With no patience,  I am going into avoidance mode … no gardens, lawns, or dirty windows and so I’m tweaking the little campbox on wheels. The designers of the campbox table didn’t really think it through very well. When you decide the mitigation to a lousy design is to add a tie down strap over the table to keep it from falling over don’t you think someone would say, let’s not put that idea into production? Well, someone didn’t make that decision … duh.   First there is a 1 inch gap between the table and the wall, and the table wobbles on 2 aluminum pipe legs.
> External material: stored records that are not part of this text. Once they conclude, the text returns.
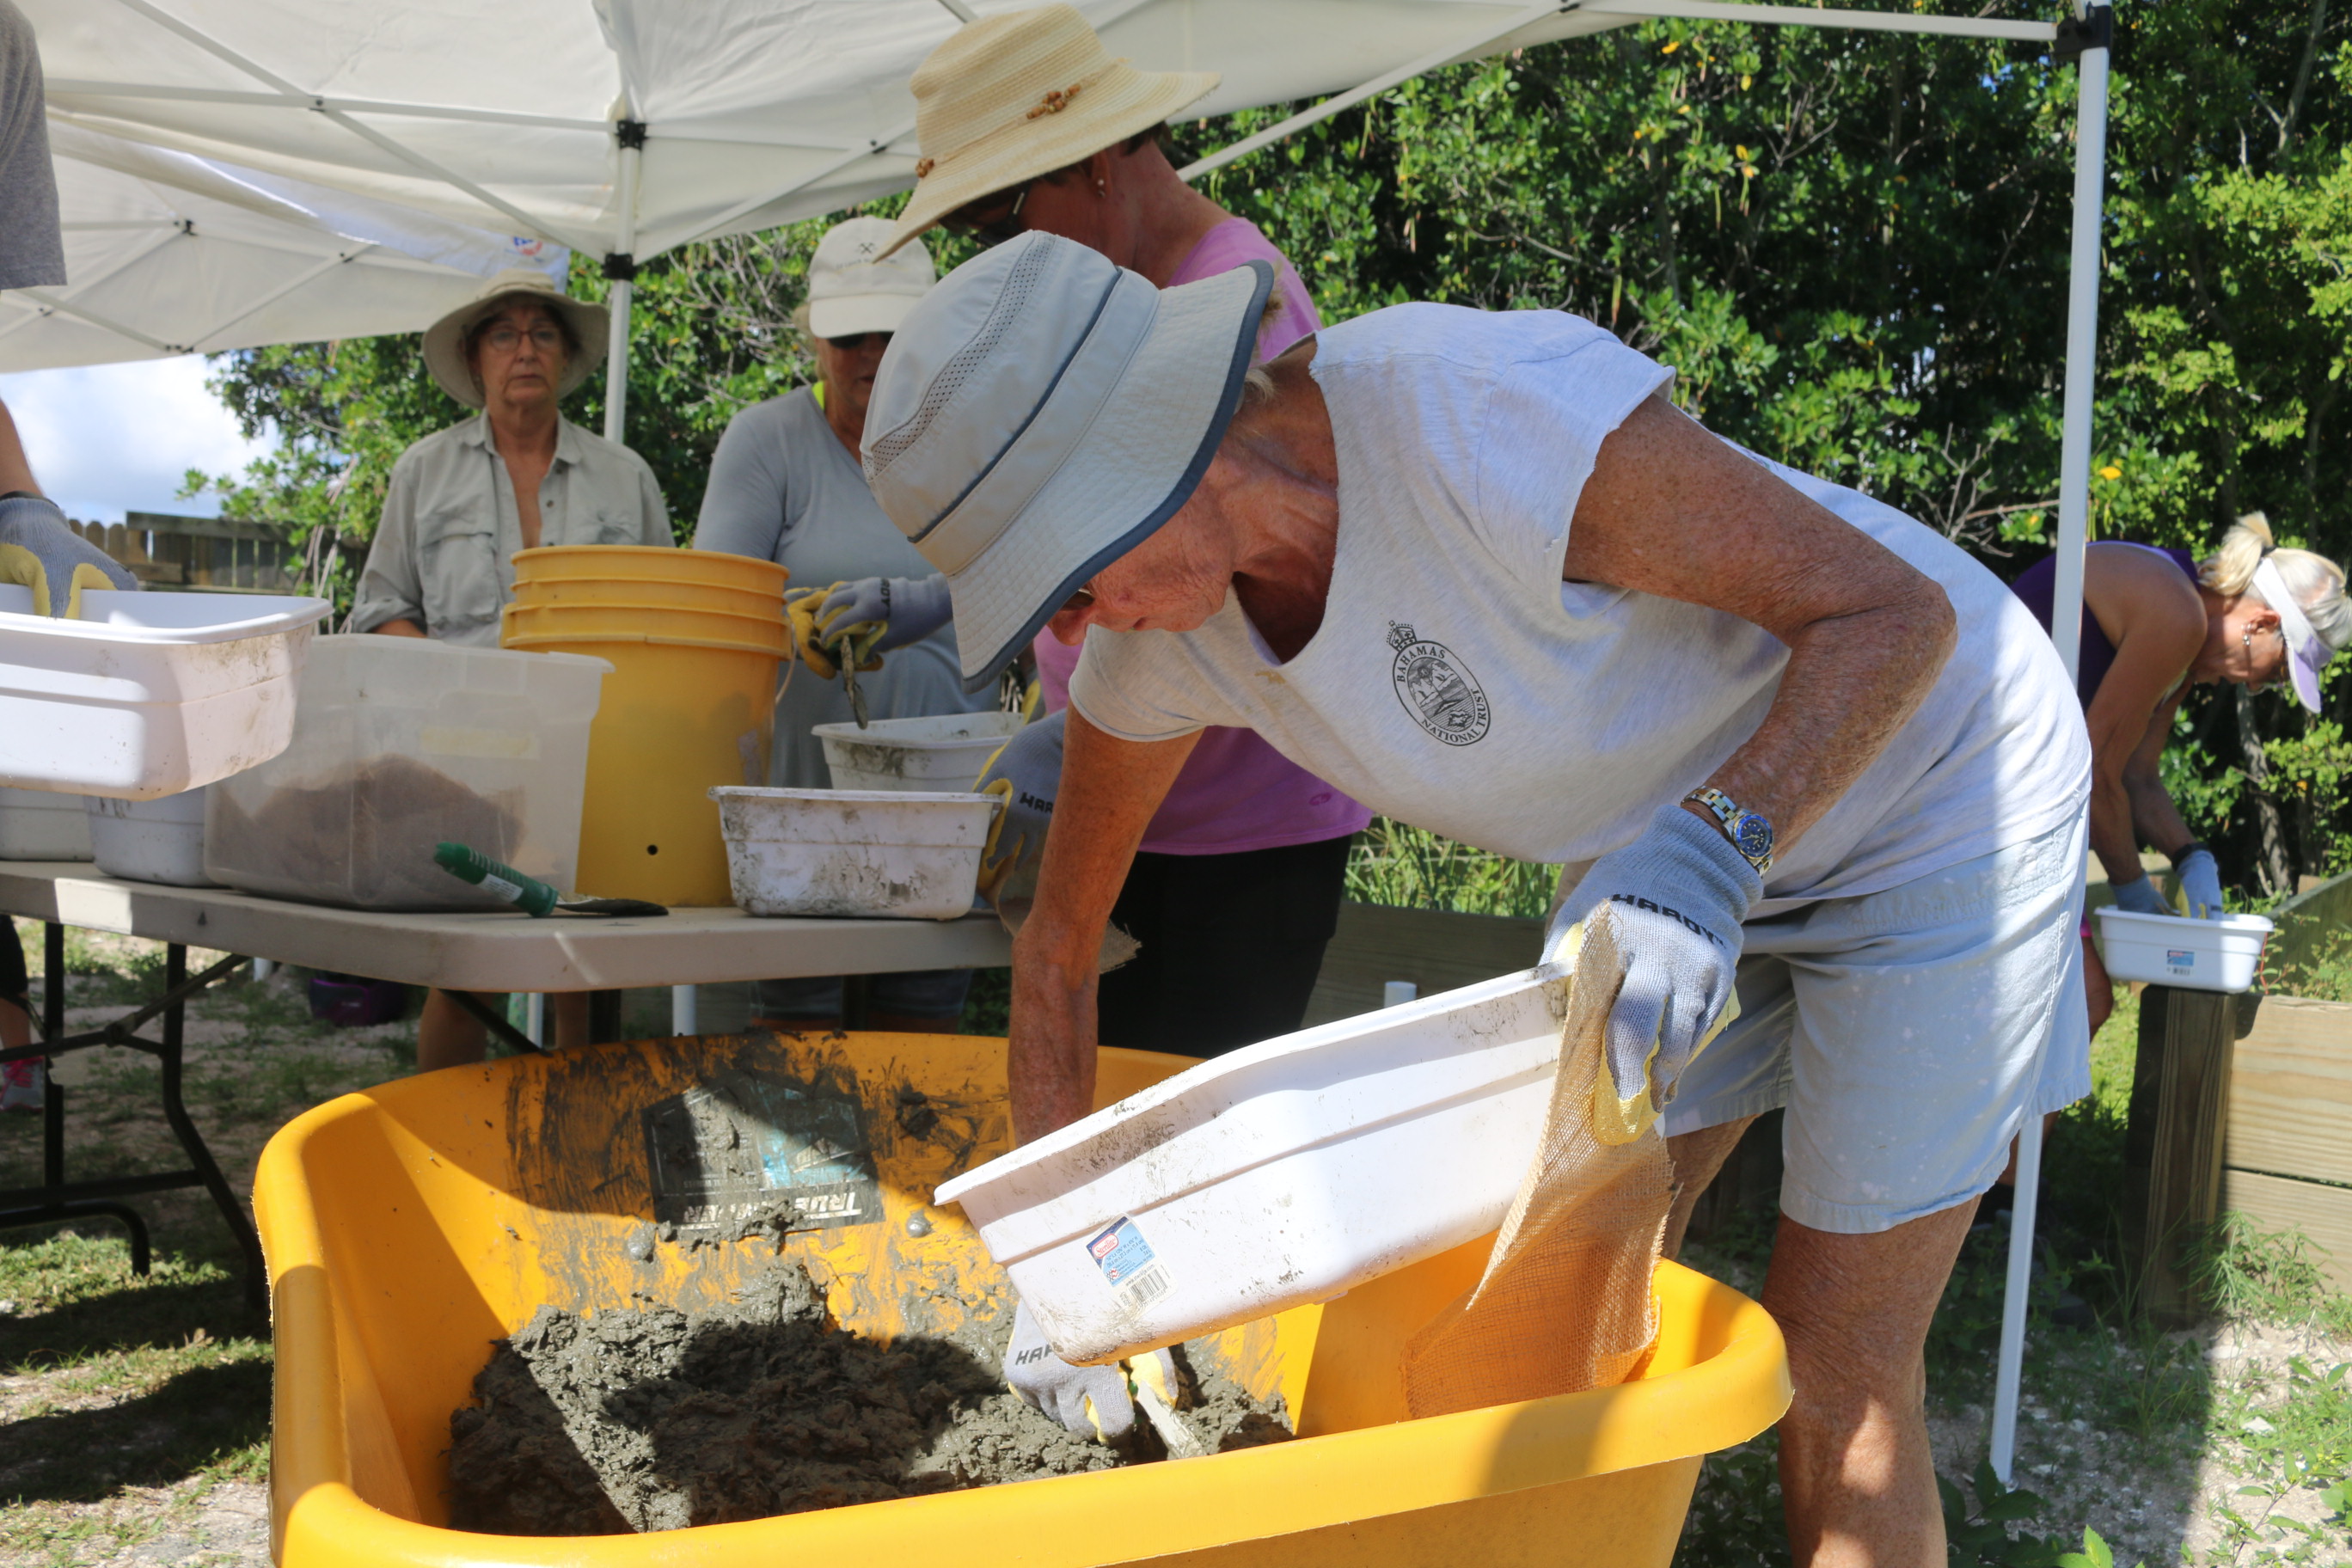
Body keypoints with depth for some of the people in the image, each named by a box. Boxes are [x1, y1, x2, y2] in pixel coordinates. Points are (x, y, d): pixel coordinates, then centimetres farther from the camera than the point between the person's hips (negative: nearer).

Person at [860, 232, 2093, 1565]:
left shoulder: (1485, 414, -37)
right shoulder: (1160, 637, -15)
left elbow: (1896, 610, -28)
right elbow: (1059, 943, -1)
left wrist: (1711, 849, -44)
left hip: (1932, 790, -6)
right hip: (1679, 832, 6)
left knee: (1834, 1377, -2)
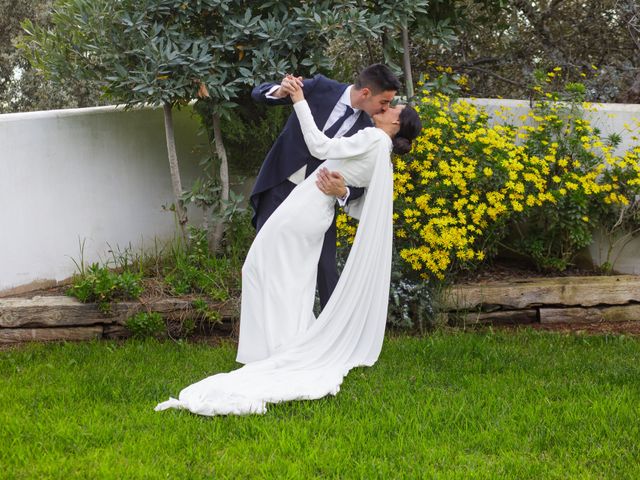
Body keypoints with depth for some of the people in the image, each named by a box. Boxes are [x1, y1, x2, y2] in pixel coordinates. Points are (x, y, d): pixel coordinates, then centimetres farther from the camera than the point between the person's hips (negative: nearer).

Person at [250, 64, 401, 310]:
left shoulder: (366, 131, -6)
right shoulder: (320, 88, -11)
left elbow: (361, 184, -5)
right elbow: (259, 92, -5)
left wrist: (342, 191, -30)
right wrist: (281, 91, -30)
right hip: (280, 186, -1)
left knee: (325, 268, -4)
When you place a plate on the table, or lean on it, it tips your food onto your lap.   So last week Sweetie & I took on the table stability issue, building a frame that is screwed onto the floor plate, and is built with a lip the table sits on.

Hey Winnebago … rethink your table design in the Micro Minnie Winnie. Something like this will work! 🙂

A bit of formica, a couple of screws, a few pieces of industrial strength hook tape and the table doesn’t wobble like a Weeble.  Score One for us!

Always one for a party, daughter #2 and I did a down and dirty trip to Utah for Girl’s Night at the Community Theater with the mom, the sisters, Aunts and cousins … and blasted back the following morning.  We did take a quick side trip off of exit 182 on I-84 to oooh and aaaahh over Shoshone Falls on the Snake River. With snow pack melt and lots of rain the falls were booming.  It was worth the detour. 

Tomorrow I’m hitching up and heading south to Boise for final preparation for the 10# in a 1# sack trip to southern Utah and Northern Arizona.  Shopping for, preparing & freezing dinners for those easy to thaw, heat & eat at the end of exploration day meals.  Wouldn’t you like to come back to Creamy Chicken Enchiladas? How about Red Rice & Beans? Of course, one night will be grilled steak … you can’t camp if you don’t have great steak at least once while you’re on the road. Or at least, I can’t.

Just catchin’ ya up on Wanderingkeri … May is already booked out and you CANNOT imagine how EXCITED I am to connect with friends and family from all over the country.  Idaho, Utah, California, Oregon, Washington, & PA … and it’s ONLY MAY!!